To finalize the output we pruned the taxa according to the decontam results.
However, this final output does not remove all taxa inside negative control. Is this correct?
What are these taxa inside the negative control?
In general, we recommend that folks do not cross-post questions, as it's mostly the same people on the Qiime2 GitHub and the Qiime2 forums and we will see it either way.
Did you know that the Illumina platform has a barcode-hopping problem (that Illumina wrote a paper about )?
Those taxa in your NTC could be the most common taxa in your real samples, that were misassigned to your NTC through barcode hopping / crosstalk. This is part of the reason that removing all taxa found in your NTC from your full study is a bad idea!
In addition, could this false contaminant in negative control be caused by a low mass library in control? Since the adapter are probably much dense, maybe in the sequencing machine lane they steal/attached to the unbind strain?
Another addition (sorry if it keeps coming), decontam use two signatures to classify taxa into "contaminant". Is it possible that there are other signatures? Probably yes.
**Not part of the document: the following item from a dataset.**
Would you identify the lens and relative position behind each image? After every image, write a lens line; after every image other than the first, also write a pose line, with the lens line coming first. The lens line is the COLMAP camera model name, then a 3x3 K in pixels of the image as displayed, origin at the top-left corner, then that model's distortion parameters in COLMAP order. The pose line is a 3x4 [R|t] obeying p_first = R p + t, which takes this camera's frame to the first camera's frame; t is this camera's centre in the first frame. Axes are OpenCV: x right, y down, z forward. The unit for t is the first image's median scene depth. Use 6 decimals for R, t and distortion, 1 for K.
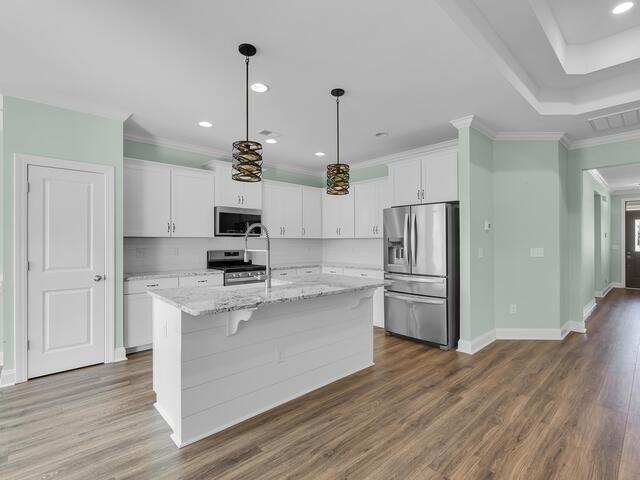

Here is another question closely related to the "false" contaminant in the negative control. Speaking of negative control, does the position of negative control matter?
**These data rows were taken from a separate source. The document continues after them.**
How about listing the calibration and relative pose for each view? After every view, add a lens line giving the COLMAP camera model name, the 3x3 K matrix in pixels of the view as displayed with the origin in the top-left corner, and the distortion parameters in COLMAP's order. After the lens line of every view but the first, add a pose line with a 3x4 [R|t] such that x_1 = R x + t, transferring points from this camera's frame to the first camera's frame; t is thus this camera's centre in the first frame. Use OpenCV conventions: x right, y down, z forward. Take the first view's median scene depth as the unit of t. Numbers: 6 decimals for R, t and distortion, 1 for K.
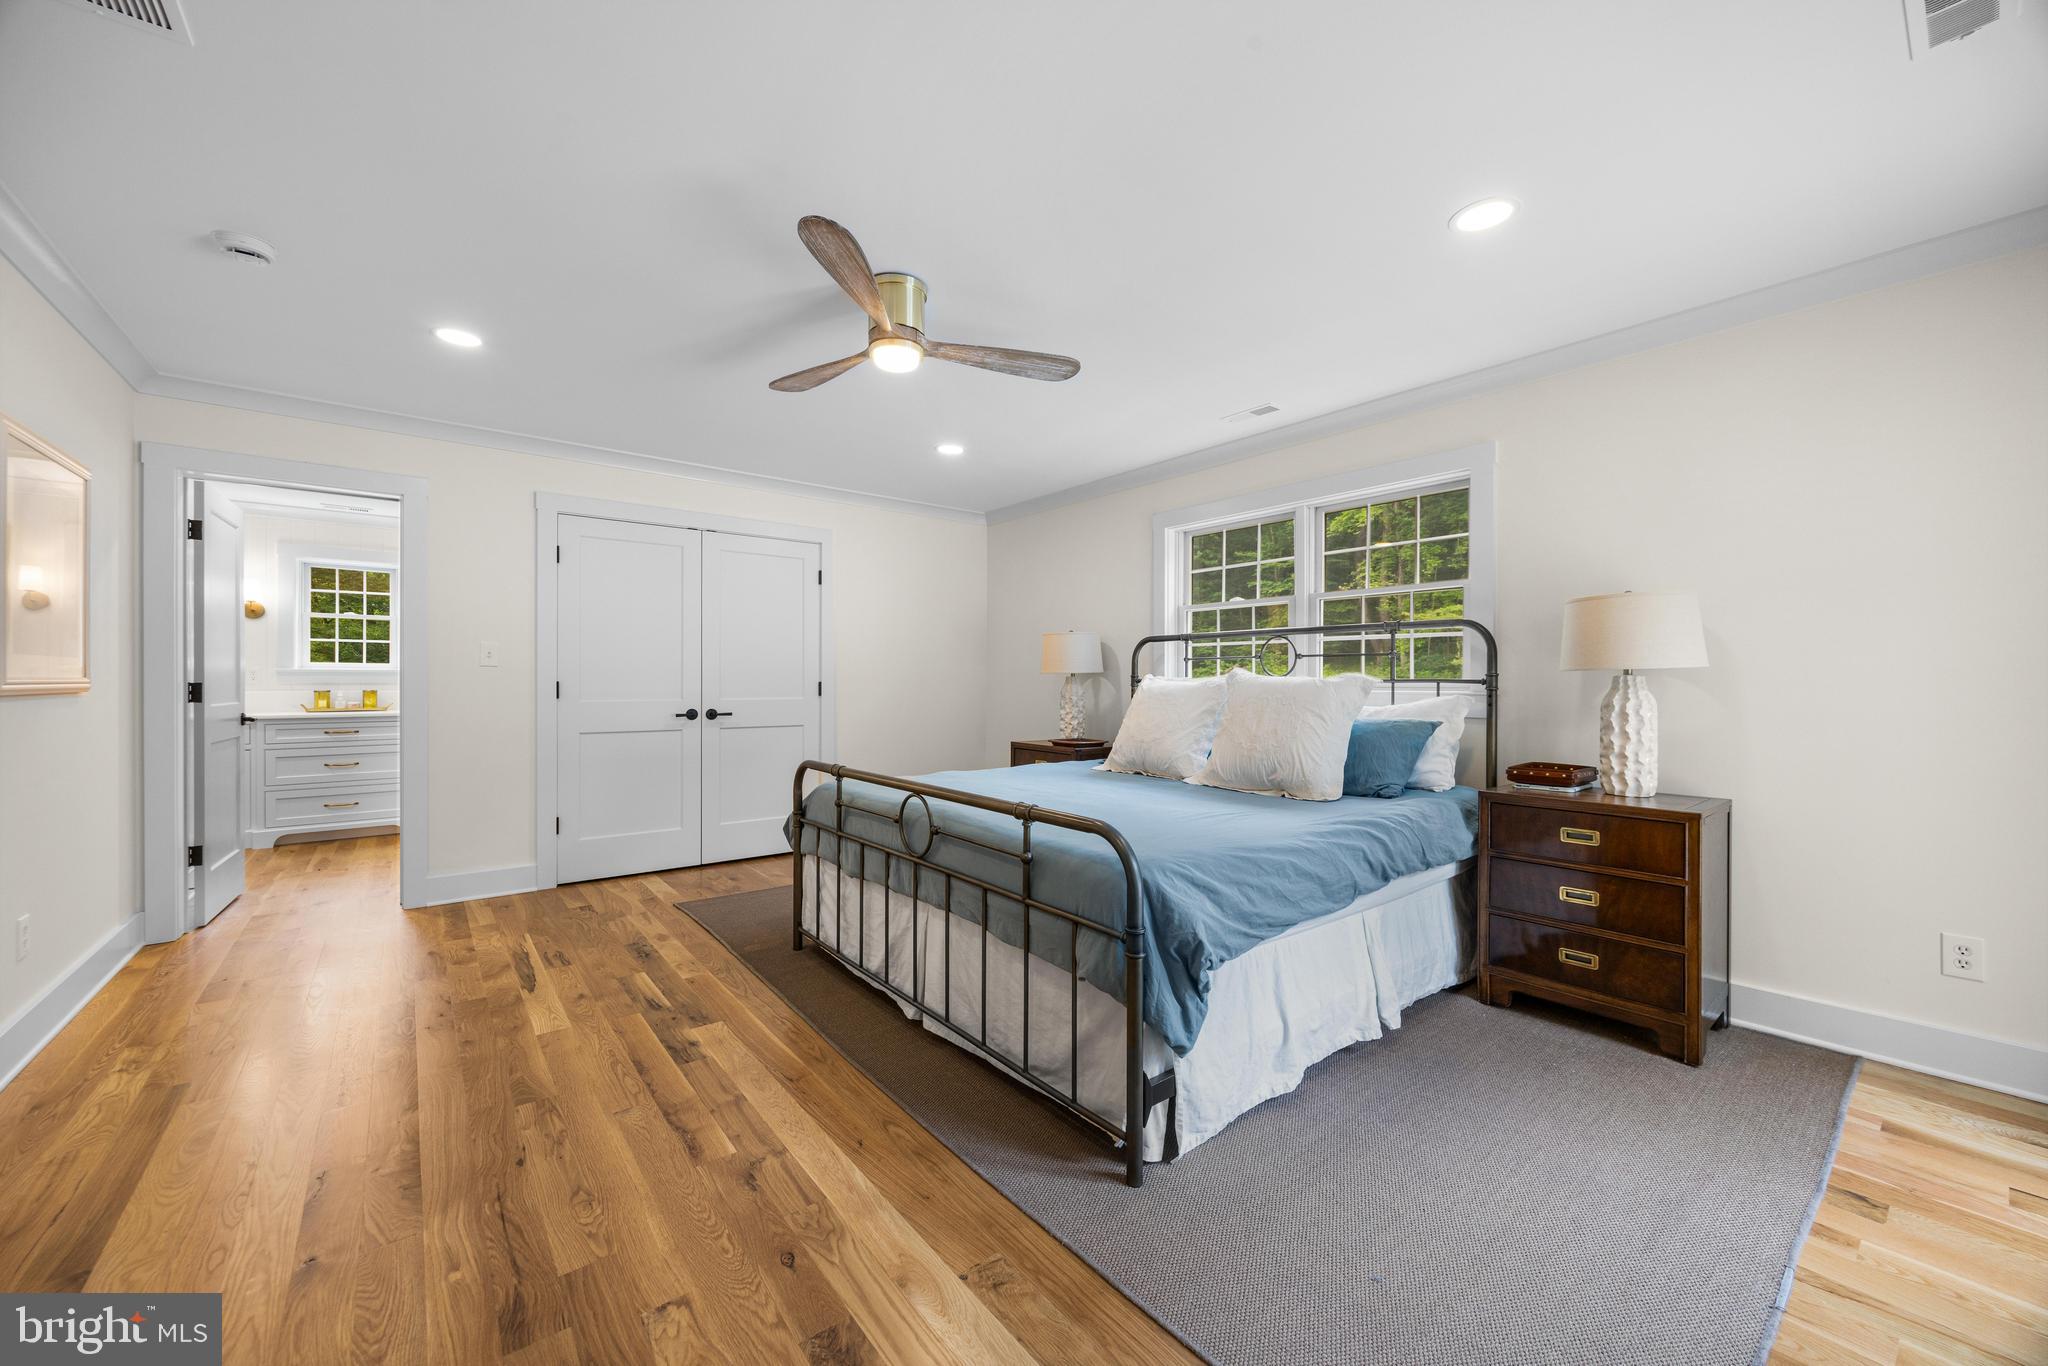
lens RADIAL K [[776.8, 0, 1024.0], [0, 776.8, 683.0], [0, 0, 1]] dist [0.002797, 0.000115]
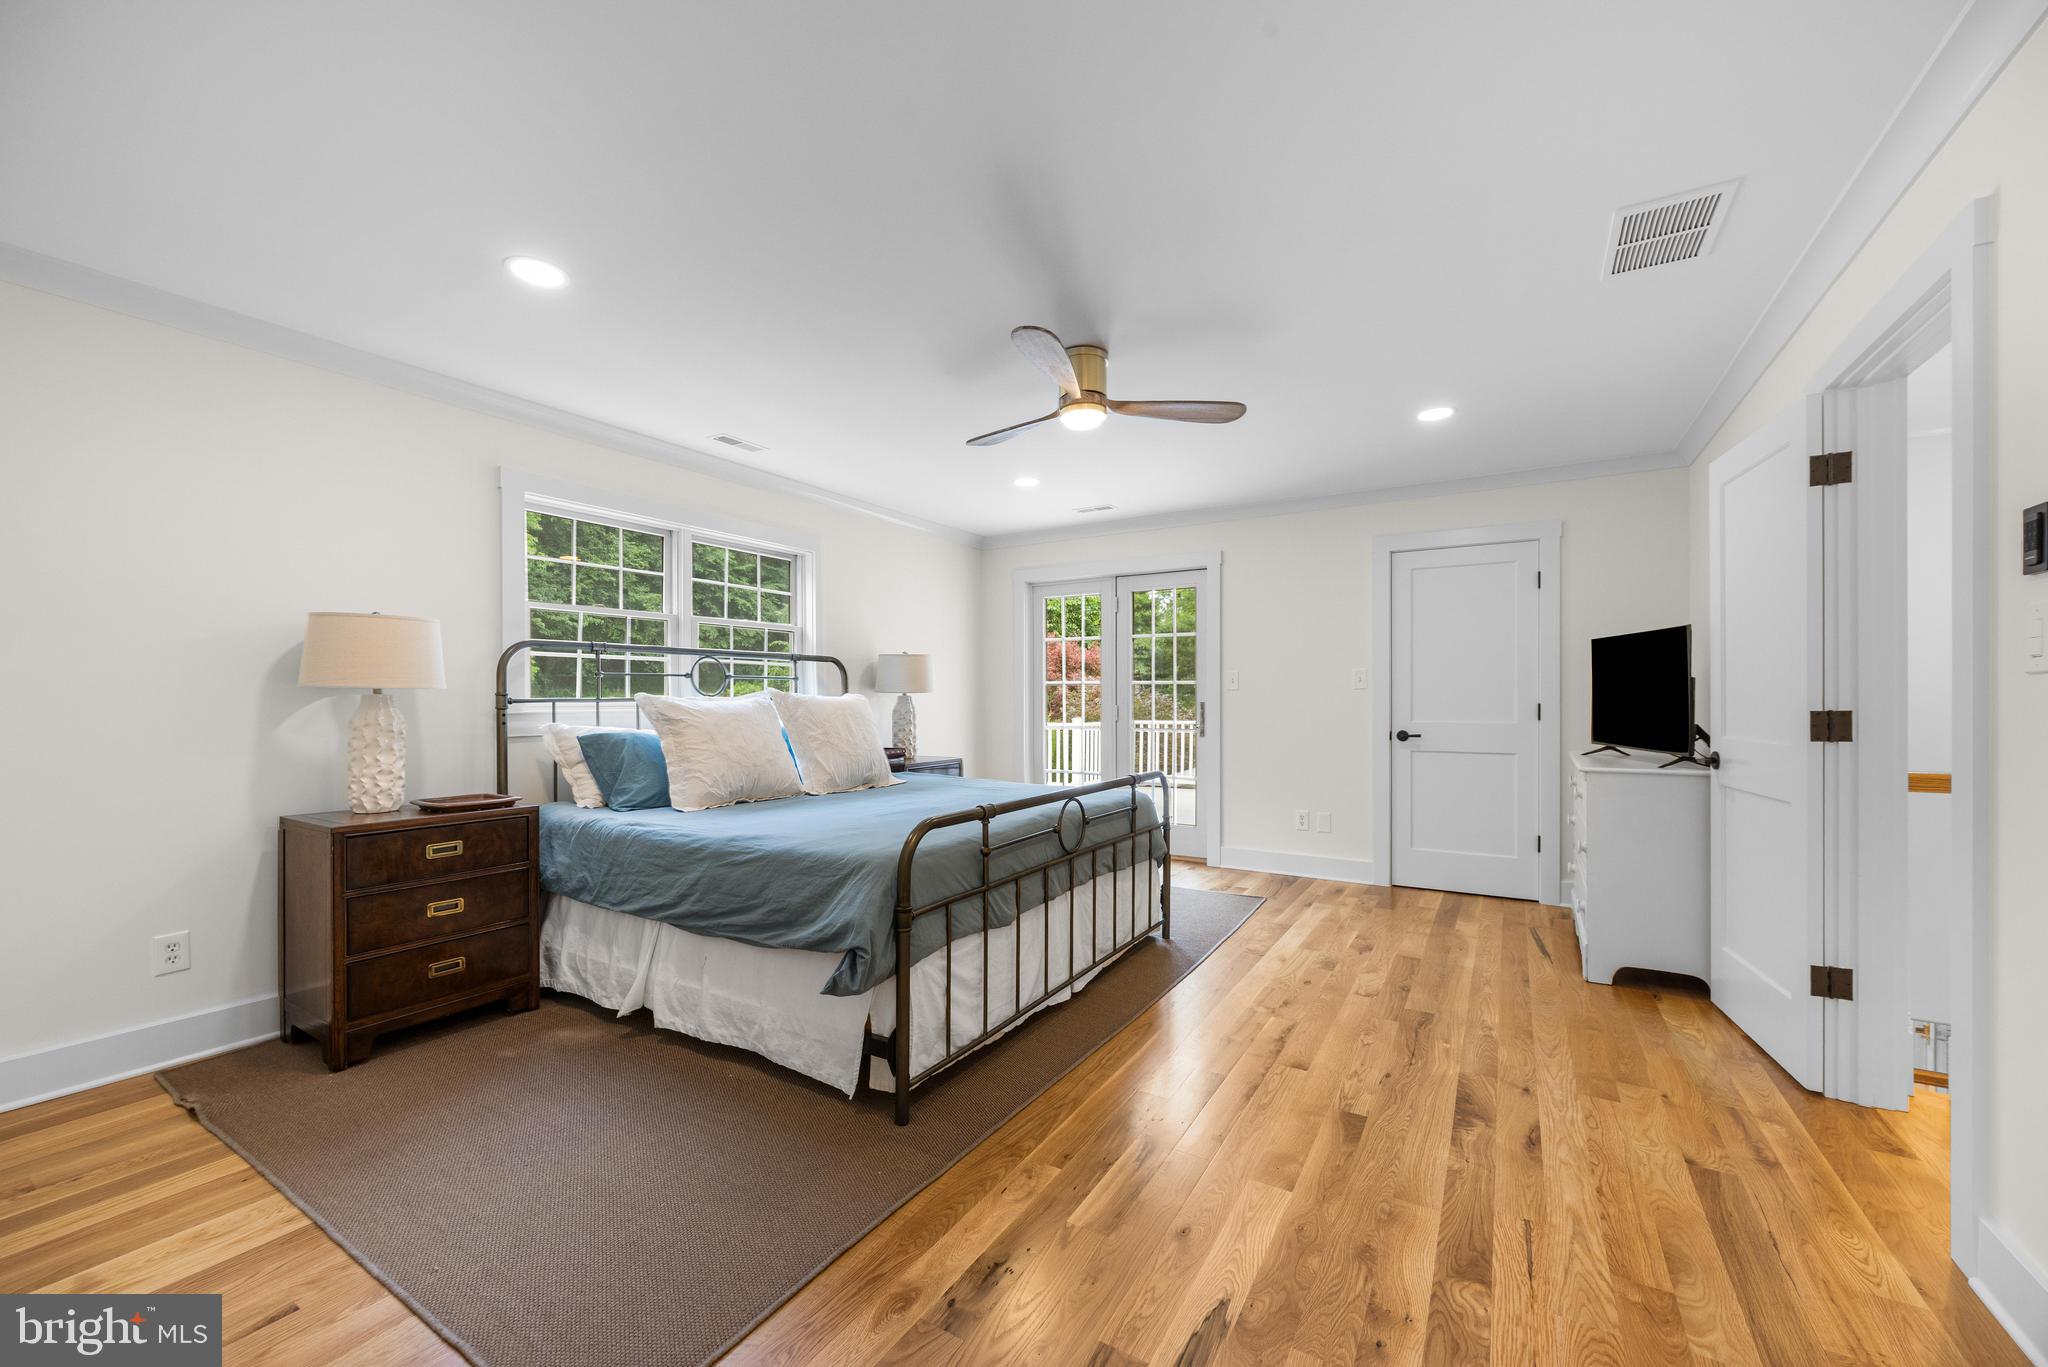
lens RADIAL K [[786.8, 0, 1028.5], [0, 786.8, 696.3], [0, 0, 1]] dist [-0.000046, -0.000027]
pose [[-0.343593, -0.000738, 0.939118, -1.045535], [0.004072, 0.999989, 0.002276, -0.009661], [-0.939110, 0.004606, -0.343587, 1.258351]]
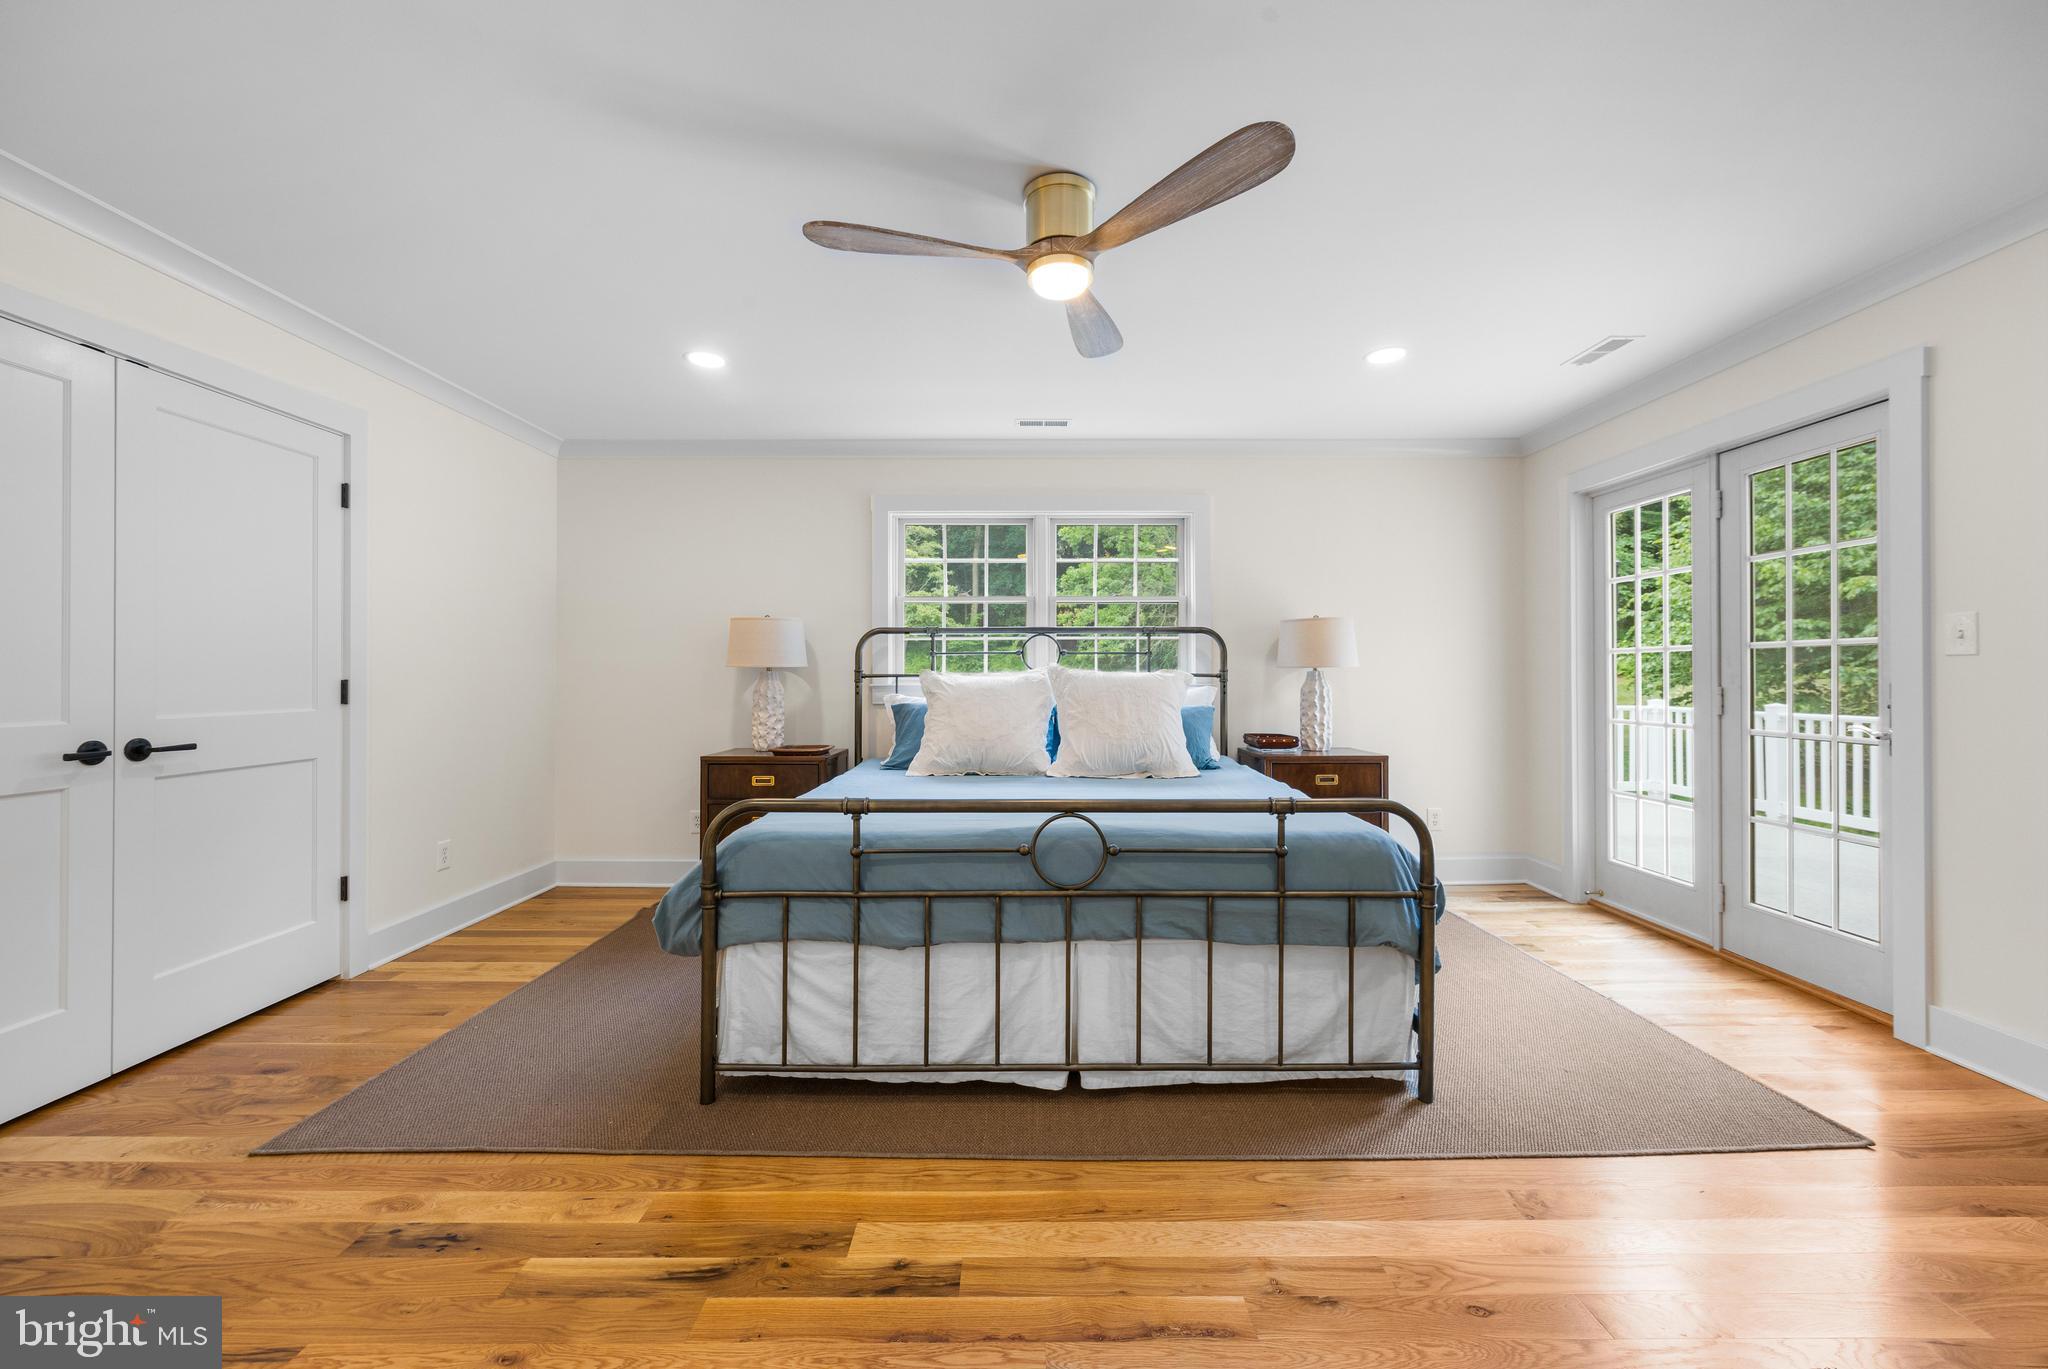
lens RADIAL K [[797.6, 0, 1028.8], [0, 797.6, 670.1], [0, 0, 1]] dist [0.001059, 0.000077]
pose [[0.618161, 0.001539, 0.786050, -0.718359], [0.005203, 0.999968, -0.006050, -0.004501], [-0.786035, 0.007829, 0.618133, 0.436692]]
When treating the sample, the common practice is to do it serially (one by one). Looking at the decontam guide page (at the library size plot), could that y=x shape by blue dots (control sample) are caused by them being positioned at the end (tail) of the sample processing sequence?
Yes, that looks a great tool! There's also uncross, though I have not used either of these tools.
As mentioned in that discussion, physical cross contamination between samples and optical index missassignment on the flow cell are two different sources of noise, and should be handled differently. decontam does not address barcode hopping, for example.
Possible, yes.
I'm not sure that would happen in the machine itself... Illumina's explanation for barcode hopping / crosstalk is that clusters on the flow cell are too close together physically, leading to overlap in the scan of the lane and getting the wrong barcode on the real read.
That's a great question for @benjjneb, the author of Decontam. Let's see what he has to say!
No, we've never observed anything like that. The plot you are looking at is ordered on the x-axis by library size, it is not ordered by the sequencing/sampling process.